"""

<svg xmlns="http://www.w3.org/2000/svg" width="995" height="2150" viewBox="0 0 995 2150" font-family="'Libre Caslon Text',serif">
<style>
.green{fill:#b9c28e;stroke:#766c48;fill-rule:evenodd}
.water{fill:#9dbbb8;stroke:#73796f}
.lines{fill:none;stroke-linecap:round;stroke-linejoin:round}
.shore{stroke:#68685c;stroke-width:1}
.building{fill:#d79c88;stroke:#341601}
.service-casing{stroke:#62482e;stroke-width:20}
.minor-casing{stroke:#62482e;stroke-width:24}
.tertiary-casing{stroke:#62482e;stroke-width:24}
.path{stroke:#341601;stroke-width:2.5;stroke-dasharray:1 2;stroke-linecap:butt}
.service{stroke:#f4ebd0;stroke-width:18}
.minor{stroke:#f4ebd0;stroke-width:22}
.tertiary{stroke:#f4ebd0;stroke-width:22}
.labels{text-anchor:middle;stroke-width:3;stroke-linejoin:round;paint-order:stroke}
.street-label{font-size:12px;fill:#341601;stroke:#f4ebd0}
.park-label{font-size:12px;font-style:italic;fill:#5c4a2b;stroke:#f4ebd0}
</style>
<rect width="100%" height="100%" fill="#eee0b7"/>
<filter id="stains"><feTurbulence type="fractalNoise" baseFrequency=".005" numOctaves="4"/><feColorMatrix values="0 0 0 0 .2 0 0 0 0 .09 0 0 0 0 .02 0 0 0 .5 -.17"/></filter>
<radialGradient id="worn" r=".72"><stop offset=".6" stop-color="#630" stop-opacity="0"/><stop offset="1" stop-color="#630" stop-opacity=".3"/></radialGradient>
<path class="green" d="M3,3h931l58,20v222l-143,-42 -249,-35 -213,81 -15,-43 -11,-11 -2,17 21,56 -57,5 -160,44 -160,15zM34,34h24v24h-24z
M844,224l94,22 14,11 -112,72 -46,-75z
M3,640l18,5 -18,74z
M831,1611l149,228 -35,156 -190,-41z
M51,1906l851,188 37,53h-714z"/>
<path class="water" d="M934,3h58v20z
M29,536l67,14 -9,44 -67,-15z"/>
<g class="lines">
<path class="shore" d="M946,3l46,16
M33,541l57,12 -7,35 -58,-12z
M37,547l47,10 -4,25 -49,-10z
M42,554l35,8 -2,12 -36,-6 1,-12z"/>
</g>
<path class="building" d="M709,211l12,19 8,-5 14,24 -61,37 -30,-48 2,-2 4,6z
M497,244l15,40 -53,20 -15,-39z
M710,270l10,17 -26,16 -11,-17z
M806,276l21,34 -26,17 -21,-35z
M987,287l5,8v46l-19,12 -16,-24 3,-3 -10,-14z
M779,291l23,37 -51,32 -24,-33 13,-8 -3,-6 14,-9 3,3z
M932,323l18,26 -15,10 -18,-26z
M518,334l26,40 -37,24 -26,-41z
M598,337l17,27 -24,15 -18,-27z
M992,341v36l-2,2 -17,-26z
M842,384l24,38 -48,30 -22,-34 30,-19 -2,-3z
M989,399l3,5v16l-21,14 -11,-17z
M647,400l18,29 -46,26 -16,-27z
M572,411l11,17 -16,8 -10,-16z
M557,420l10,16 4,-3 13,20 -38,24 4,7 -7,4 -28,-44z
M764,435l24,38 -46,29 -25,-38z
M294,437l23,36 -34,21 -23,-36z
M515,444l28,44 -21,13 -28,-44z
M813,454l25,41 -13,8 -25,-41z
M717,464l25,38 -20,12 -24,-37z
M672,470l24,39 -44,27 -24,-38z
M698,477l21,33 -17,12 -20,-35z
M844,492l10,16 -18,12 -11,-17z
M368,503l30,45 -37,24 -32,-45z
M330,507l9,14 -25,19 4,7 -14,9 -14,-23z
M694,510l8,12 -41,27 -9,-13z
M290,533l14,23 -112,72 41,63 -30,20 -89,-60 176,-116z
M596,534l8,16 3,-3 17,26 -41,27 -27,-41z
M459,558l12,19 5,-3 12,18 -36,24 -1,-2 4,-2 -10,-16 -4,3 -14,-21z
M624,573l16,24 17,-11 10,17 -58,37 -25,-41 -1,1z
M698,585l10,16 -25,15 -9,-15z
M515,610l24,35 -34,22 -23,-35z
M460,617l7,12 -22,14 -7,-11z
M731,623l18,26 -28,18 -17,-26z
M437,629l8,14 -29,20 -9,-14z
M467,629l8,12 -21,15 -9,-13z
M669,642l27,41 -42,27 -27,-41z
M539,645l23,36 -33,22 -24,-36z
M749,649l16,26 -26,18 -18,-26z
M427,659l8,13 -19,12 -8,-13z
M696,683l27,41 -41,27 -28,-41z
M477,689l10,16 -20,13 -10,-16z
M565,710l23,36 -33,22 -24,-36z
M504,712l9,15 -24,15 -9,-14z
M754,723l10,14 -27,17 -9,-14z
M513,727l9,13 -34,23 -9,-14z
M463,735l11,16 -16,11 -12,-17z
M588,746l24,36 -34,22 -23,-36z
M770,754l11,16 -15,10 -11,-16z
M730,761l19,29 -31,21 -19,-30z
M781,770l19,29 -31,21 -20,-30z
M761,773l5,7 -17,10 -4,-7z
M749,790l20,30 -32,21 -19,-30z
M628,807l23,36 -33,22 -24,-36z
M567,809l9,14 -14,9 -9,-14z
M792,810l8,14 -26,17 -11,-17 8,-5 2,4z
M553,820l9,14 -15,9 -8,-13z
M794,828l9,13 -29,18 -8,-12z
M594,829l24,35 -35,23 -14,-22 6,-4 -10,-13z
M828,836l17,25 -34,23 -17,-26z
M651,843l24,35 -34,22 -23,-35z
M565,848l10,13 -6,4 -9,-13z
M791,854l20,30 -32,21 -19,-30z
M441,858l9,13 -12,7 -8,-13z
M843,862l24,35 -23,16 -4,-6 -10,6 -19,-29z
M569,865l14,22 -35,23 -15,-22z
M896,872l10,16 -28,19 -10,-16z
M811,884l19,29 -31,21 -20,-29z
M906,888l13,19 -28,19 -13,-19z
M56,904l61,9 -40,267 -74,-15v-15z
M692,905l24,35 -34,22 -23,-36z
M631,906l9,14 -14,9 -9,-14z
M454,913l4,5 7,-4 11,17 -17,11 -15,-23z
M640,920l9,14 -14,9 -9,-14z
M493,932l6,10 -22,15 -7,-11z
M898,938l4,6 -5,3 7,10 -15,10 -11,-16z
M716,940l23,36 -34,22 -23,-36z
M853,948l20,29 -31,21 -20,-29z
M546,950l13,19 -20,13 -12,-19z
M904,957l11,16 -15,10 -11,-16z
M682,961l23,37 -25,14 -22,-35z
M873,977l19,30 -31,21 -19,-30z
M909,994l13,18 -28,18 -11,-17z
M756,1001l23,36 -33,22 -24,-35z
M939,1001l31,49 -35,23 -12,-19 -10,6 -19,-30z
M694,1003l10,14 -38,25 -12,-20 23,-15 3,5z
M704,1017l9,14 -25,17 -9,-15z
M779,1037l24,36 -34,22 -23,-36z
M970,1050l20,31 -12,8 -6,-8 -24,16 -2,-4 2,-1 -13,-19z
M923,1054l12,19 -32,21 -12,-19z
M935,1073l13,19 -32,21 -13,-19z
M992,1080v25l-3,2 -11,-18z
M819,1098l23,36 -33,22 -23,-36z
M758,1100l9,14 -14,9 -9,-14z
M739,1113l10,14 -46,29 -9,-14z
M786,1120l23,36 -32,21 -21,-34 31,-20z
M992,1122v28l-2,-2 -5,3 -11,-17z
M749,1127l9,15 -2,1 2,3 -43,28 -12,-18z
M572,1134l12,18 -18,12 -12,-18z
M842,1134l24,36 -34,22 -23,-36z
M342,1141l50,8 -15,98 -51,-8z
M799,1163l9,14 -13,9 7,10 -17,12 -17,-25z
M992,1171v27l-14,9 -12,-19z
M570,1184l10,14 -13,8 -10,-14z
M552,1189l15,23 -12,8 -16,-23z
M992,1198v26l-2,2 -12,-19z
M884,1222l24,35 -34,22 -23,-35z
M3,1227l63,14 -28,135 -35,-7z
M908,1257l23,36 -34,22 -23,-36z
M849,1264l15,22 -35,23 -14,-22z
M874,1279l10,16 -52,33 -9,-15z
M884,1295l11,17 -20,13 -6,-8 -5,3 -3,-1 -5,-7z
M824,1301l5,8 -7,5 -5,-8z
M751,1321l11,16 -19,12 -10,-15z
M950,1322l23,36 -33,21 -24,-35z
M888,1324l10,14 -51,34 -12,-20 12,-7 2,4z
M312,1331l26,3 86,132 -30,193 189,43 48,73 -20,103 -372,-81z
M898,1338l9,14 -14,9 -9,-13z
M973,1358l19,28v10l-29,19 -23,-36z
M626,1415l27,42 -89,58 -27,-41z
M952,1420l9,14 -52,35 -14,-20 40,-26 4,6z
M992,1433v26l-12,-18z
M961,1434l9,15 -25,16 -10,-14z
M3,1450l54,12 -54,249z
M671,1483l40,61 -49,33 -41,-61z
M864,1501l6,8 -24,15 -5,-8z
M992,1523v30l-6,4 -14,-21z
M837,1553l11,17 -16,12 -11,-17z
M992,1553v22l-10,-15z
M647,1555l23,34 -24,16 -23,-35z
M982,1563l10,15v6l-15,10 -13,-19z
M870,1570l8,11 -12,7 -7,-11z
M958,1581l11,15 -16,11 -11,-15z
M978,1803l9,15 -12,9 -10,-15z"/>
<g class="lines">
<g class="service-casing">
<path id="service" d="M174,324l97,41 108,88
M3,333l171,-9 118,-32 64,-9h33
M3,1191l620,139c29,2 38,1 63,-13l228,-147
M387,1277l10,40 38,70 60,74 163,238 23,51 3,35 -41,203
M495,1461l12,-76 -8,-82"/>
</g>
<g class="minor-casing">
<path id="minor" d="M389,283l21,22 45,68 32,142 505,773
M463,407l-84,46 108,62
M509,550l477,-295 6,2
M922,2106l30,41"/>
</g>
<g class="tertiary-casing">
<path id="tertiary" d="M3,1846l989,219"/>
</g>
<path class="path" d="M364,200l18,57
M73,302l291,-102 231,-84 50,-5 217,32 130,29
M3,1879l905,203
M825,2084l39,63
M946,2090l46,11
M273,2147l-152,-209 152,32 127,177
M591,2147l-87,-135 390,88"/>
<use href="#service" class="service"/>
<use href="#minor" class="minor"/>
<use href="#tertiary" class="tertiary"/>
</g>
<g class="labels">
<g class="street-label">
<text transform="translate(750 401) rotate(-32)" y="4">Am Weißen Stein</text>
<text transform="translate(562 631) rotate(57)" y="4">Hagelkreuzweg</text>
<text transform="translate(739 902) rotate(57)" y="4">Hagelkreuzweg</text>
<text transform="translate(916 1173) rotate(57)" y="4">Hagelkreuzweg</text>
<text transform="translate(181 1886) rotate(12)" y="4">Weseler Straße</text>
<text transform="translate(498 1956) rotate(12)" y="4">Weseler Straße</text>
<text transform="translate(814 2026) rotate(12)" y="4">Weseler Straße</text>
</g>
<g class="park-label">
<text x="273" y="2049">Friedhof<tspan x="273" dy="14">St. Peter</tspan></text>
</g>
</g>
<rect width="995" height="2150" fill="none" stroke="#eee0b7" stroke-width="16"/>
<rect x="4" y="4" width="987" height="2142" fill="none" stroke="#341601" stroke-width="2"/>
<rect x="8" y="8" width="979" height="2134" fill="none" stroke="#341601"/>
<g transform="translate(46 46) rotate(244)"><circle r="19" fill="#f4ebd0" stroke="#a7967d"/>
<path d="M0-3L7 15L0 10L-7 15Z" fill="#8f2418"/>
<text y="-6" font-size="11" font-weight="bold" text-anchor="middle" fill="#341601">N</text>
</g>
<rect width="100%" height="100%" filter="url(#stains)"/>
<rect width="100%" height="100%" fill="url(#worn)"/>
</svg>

"""

» Problem to work on: Every line above that includes the string "linecap" needs to be copied.

» Result:
.lines{fill:none;stroke-linecap:round;stroke-linejoin:round}
.path{stroke:#341601;stroke-width:2.5;stroke-dasharray:1 2;stroke-linecap:butt}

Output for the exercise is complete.